Regev has threatened to cut funding to arts groups that refuse to perform in settlements in the occupied Palestinian territories.
More than 400,000 Israelis live in settlements in the occupied West Bank, considered by the international community one of the largest obstacles to peace.
The US government has recently intensified its criticism of Israel’s persistent expansion of the settlements, saying it is endangering the possibility of a two-state solution to the conflict.
Kiryat Arba, in particular, is regarded as one of the more hardline Israeli settlements, controversially hosting both the grave of Baruch Goldstein, a Jewish extremist who killed 29 Palestinians and injured dozens more in an attack in Hebron in 1994, and a park dedicated to the extremist rabbi Meir Kahane.
Among those who have publicly criticised the move – in two Facebook posts – has been Haim Weiss, a literature professor at Ben Gurion University, who suggested that the theatre had decided to perform in the settlement because of the current climate of pressure on artists and arts groups.
Weiss accused the theatre of “conferring validity, significance and legitimisation upon the settlement enterprise, especially its most extreme and violent representation. Kiryat Arba’s residents understand this symbolic significance very well and are therefore very pleased about the theatre performance in their city.”
He added: “When Habima, with its canonic standing in the Zionist and Israeli discourse, chooses to appear in a city that symbolises more than any other the violence and racism of the settlement enterprise, it’s taking a step of major significance,” he added.
Weiss was joined in his criticism by other figures in the arts community.
Among them was theatre director Ari Remez, who sarcastically suggested actors should visit Goldstein’s grave site, which became a place of pilgrimage for Jewish extremists.
Veteran actor-director Oded Kotler also added his voice, saying that the company was being disingenuous when it likened performance before Jewish audiences in the occupied West Bank to shows within Israel’s borders.
“When we say, ‘the nation, Israel or national’, that doesn’t include the occupied territories,” he told public radio.
“By carrying out some kind of so-called pure cultural activity in these places, we are reinforcing the suffering of others, which has been continuing for years and years and is in fact preventing us from making peace.”
The decision to perform in Kiryat Arba, however, was defended by both Regev and the theatre.
“This is what a vision becoming reality looks like,” Regev posted on her Twitter account on Tuesday. “This is how a national theatre should behave.”
She added later: “The decision to perform for the first time in Hebron exemplifies the national theatre’s being a central pioneer in treating all citizens of the state as equal in their right to experience culture.
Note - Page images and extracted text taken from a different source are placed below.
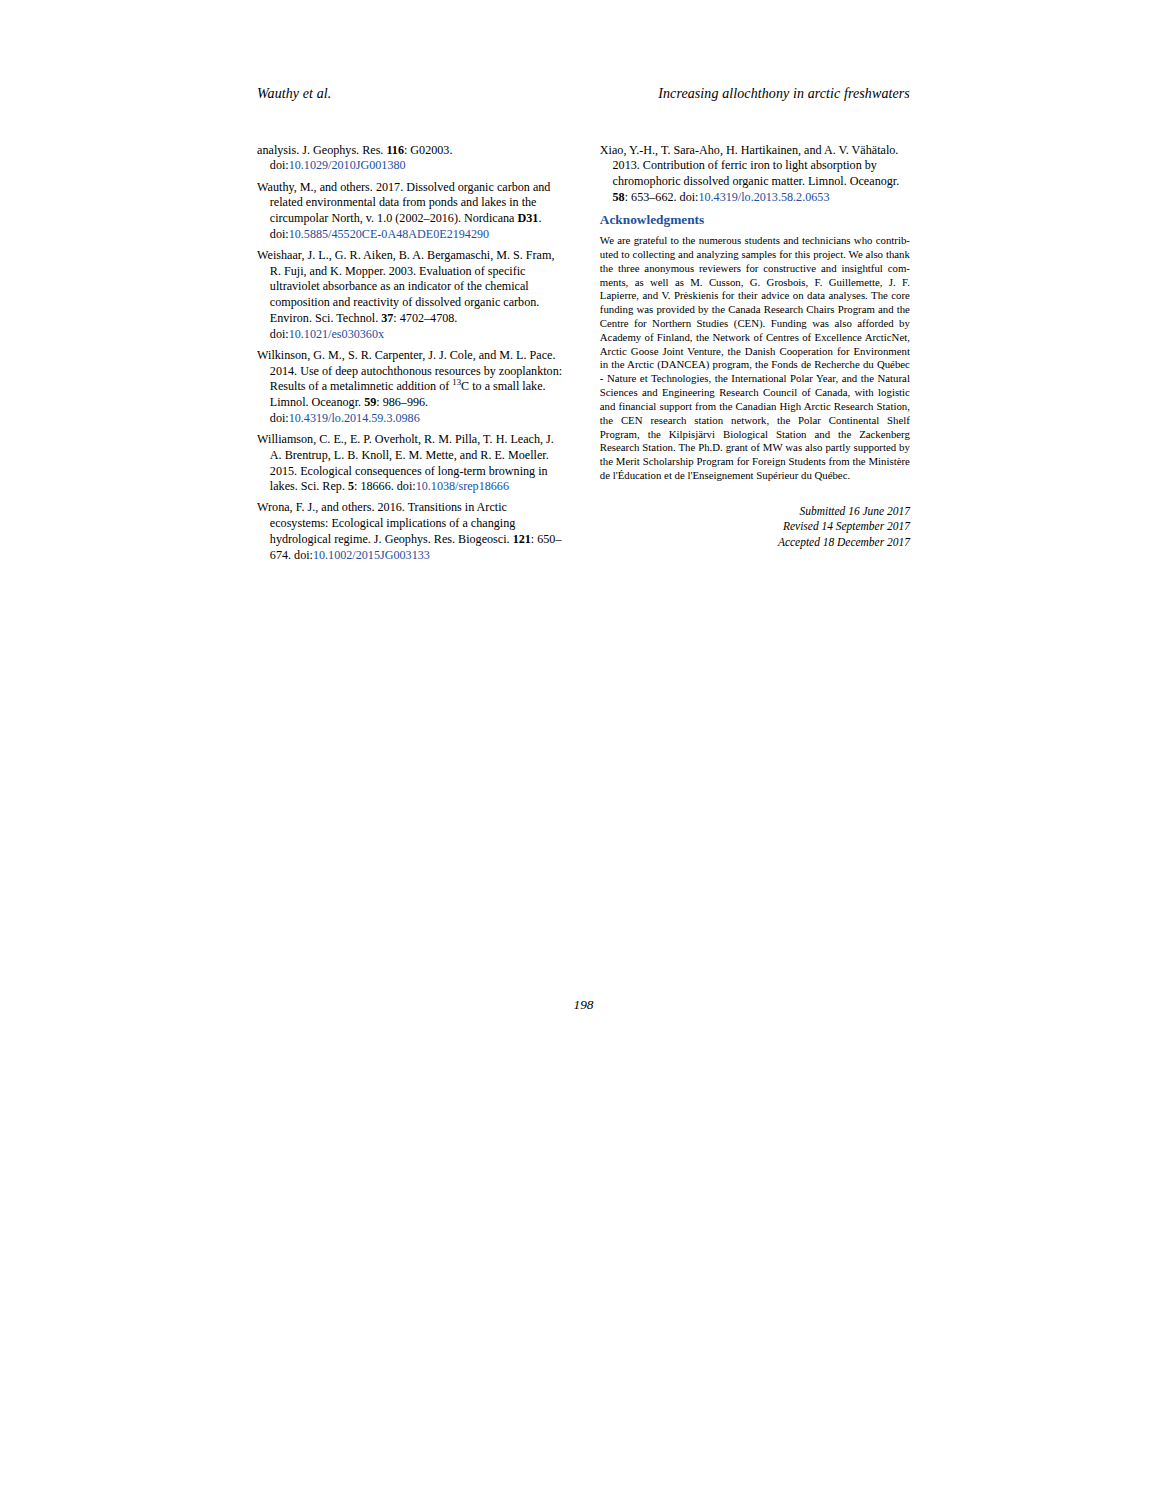Wauthy et al.
Increasing allochthony in arctic freshwaters
analysis. J. Geophys. Res. 116: G02003. doi:10.1029/2010JG001380
Wauthy, M., and others. 2017. Dissolved organic carbon and related environmental data from ponds and lakes in the circumpolar North, v. 1.0 (2002–2016). Nordicana D31. doi:10.5885/45520CE-0A48ADE0E2194290
Weishaar, J. L., G. R. Aiken, B. A. Bergamaschi, M. S. Fram, R. Fuji, and K. Mopper. 2003. Evaluation of specific ultraviolet absorbance as an indicator of the chemical composition and reactivity of dissolved organic carbon. Environ. Sci. Technol. 37: 4702–4708. doi:10.1021/es030360x
Wilkinson, G. M., S. R. Carpenter, J. J. Cole, and M. L. Pace. 2014. Use of deep autochthonous resources by zooplankton: Results of a metalimnetic addition of 13C to a small lake. Limnol. Oceanogr. 59: 986–996. doi:10.4319/lo.2014.59.3.0986
Williamson, C. E., E. P. Overholt, R. M. Pilla, T. H. Leach, J. A. Brentrup, L. B. Knoll, E. M. Mette, and R. E. Moeller. 2015. Ecological consequences of long-term browning in lakes. Sci. Rep. 5: 18666. doi:10.1038/srep18666
Wrona, F. J., and others. 2016. Transitions in Arctic ecosystems: Ecological implications of a changing hydrological regime. J. Geophys. Res. Biogeosci. 121: 650–674. doi:10.1002/2015JG003133
Xiao, Y.-H., T. Sara-Aho, H. Hartikainen, and A. V. Vähätalo. 2013. Contribution of ferric iron to light absorption by chromophoric dissolved organic matter. Limnol. Oceanogr. 58: 653–662. doi:10.4319/lo.2013.58.2.0653
Acknowledgments
We are grateful to the numerous students and technicians who contributed to collecting and analyzing samples for this project. We also thank the three anonymous reviewers for constructive and insightful comments, as well as M. Cusson, G. Grosbois, F. Guillemette, J. F. Lapierre, and V. Prėskienis for their advice on data analyses. The core funding was provided by the Canada Research Chairs Program and the Centre for Northern Studies (CEN). Funding was also afforded by Academy of Finland, the Network of Centres of Excellence ArcticNet, Arctic Goose Joint Venture, the Danish Cooperation for Environment in the Arctic (DANCEA) program, the Fonds de Recherche du Québec - Nature et Technologies, the International Polar Year, and the Natural Sciences and Engineering Research Council of Canada, with logistic and financial support from the Canadian High Arctic Research Station, the CEN research station network, the Polar Continental Shelf Program, the Kilpisjärvi Biological Station and the Zackenberg Research Station. The Ph.D. grant of MW was also partly supported by the Merit Scholarship Program for Foreign Students from the Ministère de l'Éducation et de l'Enseignement Supérieur du Québec.
Submitted 16 June 2017
Revised 14 September 2017
Accepted 18 December 2017
198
I encourage Habima for its strong stance against the wave of criticism from the left, and am sorry to see elements in our land act as the lowliest of BDS bullies.”
For its part, the company – which did not reply to a Guardian request for comment – defended the performance. Habima’s general manager, Odelia Friedman, told Israeli public radio that settlers had the same right to government-subsidised culture as any other Israeli citizen. “We appear everywhere where we are required,” she added.